Arrange the entries below as a Markdown table with two columns, Row and Line: one numbered row per line, with blank lines skipped. Leave the pictures out of the answer.

§ **Material to process**
+--

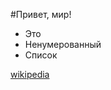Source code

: #Привет, мир!
* Это
* Ненумерованный
* Список

[wikipedia](https://ru.wikipedia.org/wiki/Википедия)
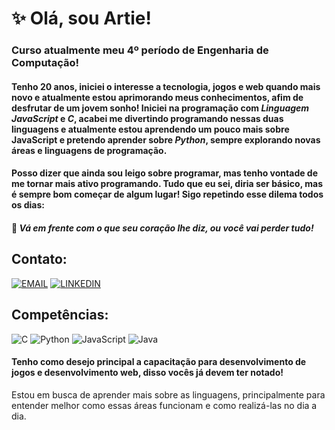 # ✨ Olá, sou Artie!

### Curso atualmente meu 4º período de Engenharia de Computação!
#### Tenho 20 anos, iniciei o interesse a tecnologia, jogos e web quando mais novo e atualmente estou aprimorando meus conhecimentos, afim de desfrutar de um jovem sonho! Iniciei na programação com *Linguagem JavaScript* e *C*, acabei me divertindo programando nessas duas linguagens e atualmente estou aprendendo um pouco mais sobre JavaScript e pretendo aprender sobre *Python*, sempre explorando novas áreas e linguagens de programação.

#### Posso dizer que ainda sou leigo sobre programar, mas tenho vontade de me tornar mais ativo programando. Tudo que eu sei, diria ser básico, mas é sempre bom começar de algum lugar! Sigo repetindo esse dilema todos os dias:

#### 🌊 *Vá em frente com o que seu coração lhe diz, ou você vai perder tudo!*

## Contato:

[![EMAIL](https://img.shields.io/badge/Gmail-D14836?style=for-the-badge&logo=gmail&logoColor=white)](mailto:artur.osilva1507@gmail.com)
[![LINKEDIN](https://img.shields.io/badge/LinkedIn-0077B5?style=for-the-badge&logo=linkedin&logoColor=white)](https://www.linkedin.com/in/artur-da-silva-oliveira-7105a8268/)

## Competências:

![C](https://img.shields.io/badge/C-00599C?style=for-the-badge&logo=c&logoColor=white)
![Python](https://img.shields.io/badge/Python-14354C?style=for-the-badge&logo=python&logoColor=white)
![JavaScript](https://img.shields.io/badge/JavaScript-F7DF1E?style=for-the-badge&logo=javascript&logoColor=black)
![Java](https://img.shields.io/badge/Java-ED8B00?style=for-the-badge&logo=openjdk&logoColor=white)

#### Tenho como desejo principal a capacitação para desenvolvimento de jogos e desenvolvimento web, disso vocês já devem ter notado!
Estou em busca de aprender mais sobre as linguagens, principalmente para entender melhor como essas áreas funcionam e como realizá-las no dia a dia.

+--

§ **Reply**
| Row | Line |
|---|---|
| 1 | Source code |
| 2 | : #Привет, мир! |
| 3 | * Это |
| 4 | * Ненумерованный |
| 5 | * Список |
| 6 | [wikipedia](https://ru.wikipedia.org/wiki/Википедия) |
| 7 |  # ✨ Olá, sou Artie! |
| 8 | ### Curso atualmente meu 4º período de Engenharia de Computação! |
| 9 | #### Tenho 20 anos, iniciei o interesse a tecnologia, jogos e web quando mais novo e atualmente estou aprimorando meus conhecimentos, afim de desfrutar de um jovem sonho! Iniciei na programação com *Linguagem JavaScript* e *C*, acabei me divertindo programando nessas duas linguagens e atualmente estou aprendendo um pouco mais sobre JavaScript e pretendo aprender sobre *Python*, sempre explorando novas áreas e linguagens de programação. |
| 10 | #### Posso dizer que ainda sou leigo sobre programar, mas tenho vontade de me tornar mais ativo programando. Tudo que eu sei, diria ser básico, mas é sempre bom começar de algum lugar! Sigo repetindo esse dilema todos os dias: |
| 11 | #### 🌊 *Vá em frente com o que seu coração lhe diz, ou você vai perder tudo!* |
| 12 | ## Contato: |
| 13 | [![EMAIL](https://img.shields.io/badge/Gmail-D14836?style=for-the-badge&logo=gmail&logoColor=white)](mailto:artur.osilva1507@gmail.com) |
| 14 | [![LINKEDIN](https://img.shields.io/badge/LinkedIn-0077B5?style=for-the-badge&logo=linkedin&logoColor=white)](https://www.linkedin.com/in/artur-da-silva-oliveira-7105a8268/) |
| 15 | ## Competências: |
| 16 | ![C](https://img.shields.io/badge/C-00599C?style=for-the-badge&logo=c&logoColor=white) |
| 17 | ![Python](https://img.shields.io/badge/Python-14354C?style=for-the-badge&logo=python&logoColor=white) |
| 18 | ![JavaScript](https://img.shields.io/badge/JavaScript-F7DF1E?style=for-the-badge&logo=javascript&logoColor=black) |
| 19 | ![Java](https://img.shields.io/badge/Java-ED8B00?style=for-the-badge&logo=openjdk&logoColor=white) |
| 20 | #### Tenho como desejo principal a capacitação para desenvolvimento de jogos e desenvolvimento web, disso vocês já devem ter notado! |
| 21 | Estou em busca de aprender mais sobre as linguagens, principalmente para entender melhor como essas áreas funcionam e como realizá-las no dia a dia. |